Texte fourni:
-------
Dans les tensions grandissantes entre l'hégémon pâlissant et l'inarrêtable duopole sino-russe, le bassin indo-pacifique occupe une place de plus en plus centrale sur l'échiquier. Est-ce tout à fait un hasard si cette expression, très en vogue depuis une dizaine d'années, remonte à l'époque de l'empire britannique ? On sait que derrière les dénominations géographiques se cachent souvent des enjeux géopolitiques. Il y a un siècle, il s'agissait pour Londres de maîtriser les mers et protéger ses possessions indiennes ; il s'agit aujourd'hui pour Washington de contenir l'Eurasie sur son flanc méridional et oriental.
Pour ce faire, l'oncle Sam a élaboré une stratégie presque aussi vieille que son désir de régenter le monde, comme les fidèles lecteurs ont pu le lire dans l'ouvrage de votre serviteur :
La Corée n’est qu’un chaînon d’un réseau de containment bien plus vaste, mis en place par Washington dès les années 1950 : l’Island chain strategy ou, en bon français, « stratégie des chaînes d’îles ». Si ce fait est très peu connu en Europe et n’est jamais évoqué dans les médias, même les moins mauvais, il occupe pourtant les pensées des amiraux chinois et américains, ainsi que les états-majors de tous les pays de la région ou les publications spécialisées (en particulier le site de la revue japonaise The Diplomat).
Fait intéressant, la réflexion stratégique autour des îles du Pacifique-ouest commence très tôt, dès le début du XXe siècle. À l’époque, les États-Unis mettent la main sur les anciennes colonies espagnoles de Guam et des Philippines, tandis que l’Allemagne occupe les îles Mariannes et Palau, et que la marine japonaise prend son essor en dépossédant la Chine de Taïwan (1895). C’est à un certain Haushofer, attaché militaire allemand au Japon de 1908 à 1910, que l’on doit les premières analyses sérieuses, où apparaissent déjà des considérations bien actuelles : rideau de protection, nœuds stratégiques…
Pour Haushofer, cependant, ces chaînes d’îles constituaient pour les États continentaux comme la Chine un rempart face aux menées des puissances maritimes. Les vicissitudes du XXe siècle et l’inexorable expansion de l’empire américain retournent complètement la donne. Ces arcs insulaires sont désormais pour Washington un rideau de fer protégeant « son » Pacifique et contenant l’Eurasie – le bloc sino-soviétique durant la Guerre froide, le duo Pékin-Moscou de nos jours.
Le premier rideau passe par les points chauds de l’actualité en Extrême- Orient : la Corée, Okinawa, Taïwan et les Philippines. Là, les bases américaines et la fameuse VIIe flotte font directement face au dragon. La seconde ligne, principalement maritime, est plus lâche et sans véritable armature terrestre. Partant du Japon, elle est centrée autour de l’île de Guam.
-------
Données:
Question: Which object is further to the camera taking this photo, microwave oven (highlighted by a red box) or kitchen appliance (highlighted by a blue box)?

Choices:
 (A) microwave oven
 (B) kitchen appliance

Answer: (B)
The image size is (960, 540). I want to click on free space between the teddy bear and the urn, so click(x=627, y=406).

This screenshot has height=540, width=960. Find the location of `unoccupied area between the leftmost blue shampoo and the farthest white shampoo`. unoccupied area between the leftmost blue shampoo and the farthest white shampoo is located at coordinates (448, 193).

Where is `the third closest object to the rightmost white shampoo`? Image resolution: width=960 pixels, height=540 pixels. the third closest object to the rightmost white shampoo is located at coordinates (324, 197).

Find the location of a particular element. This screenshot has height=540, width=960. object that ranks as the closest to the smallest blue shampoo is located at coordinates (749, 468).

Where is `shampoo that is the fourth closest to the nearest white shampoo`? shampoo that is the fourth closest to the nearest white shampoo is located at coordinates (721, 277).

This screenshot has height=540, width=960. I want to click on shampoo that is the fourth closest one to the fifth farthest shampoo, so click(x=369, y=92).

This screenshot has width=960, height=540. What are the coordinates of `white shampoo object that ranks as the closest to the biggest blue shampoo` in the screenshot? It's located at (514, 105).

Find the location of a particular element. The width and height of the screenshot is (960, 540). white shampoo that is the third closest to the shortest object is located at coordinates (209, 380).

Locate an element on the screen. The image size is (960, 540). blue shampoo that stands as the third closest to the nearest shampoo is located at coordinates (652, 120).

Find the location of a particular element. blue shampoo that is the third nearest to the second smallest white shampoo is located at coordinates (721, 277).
-------
Exercice court: Recopiez le passage du texte sur la stratégie des chaînes d'îles compris entre « Le premier rideau » et « l’île de Guam. », bornes incluses.

Exercice corrigé:
Le premier rideau passe par les points chauds de l’actualité en Extrême- Orient : la Corée, Okinawa, Taïwan et les Philippines. Là, les bases américaines et la fameuse VIIe flotte font directement face au dragon. La seconde ligne, principalement maritime, est plus lâche et sans véritable armature terrestre. Partant du Japon, elle est centrée autour de l’île de Guam.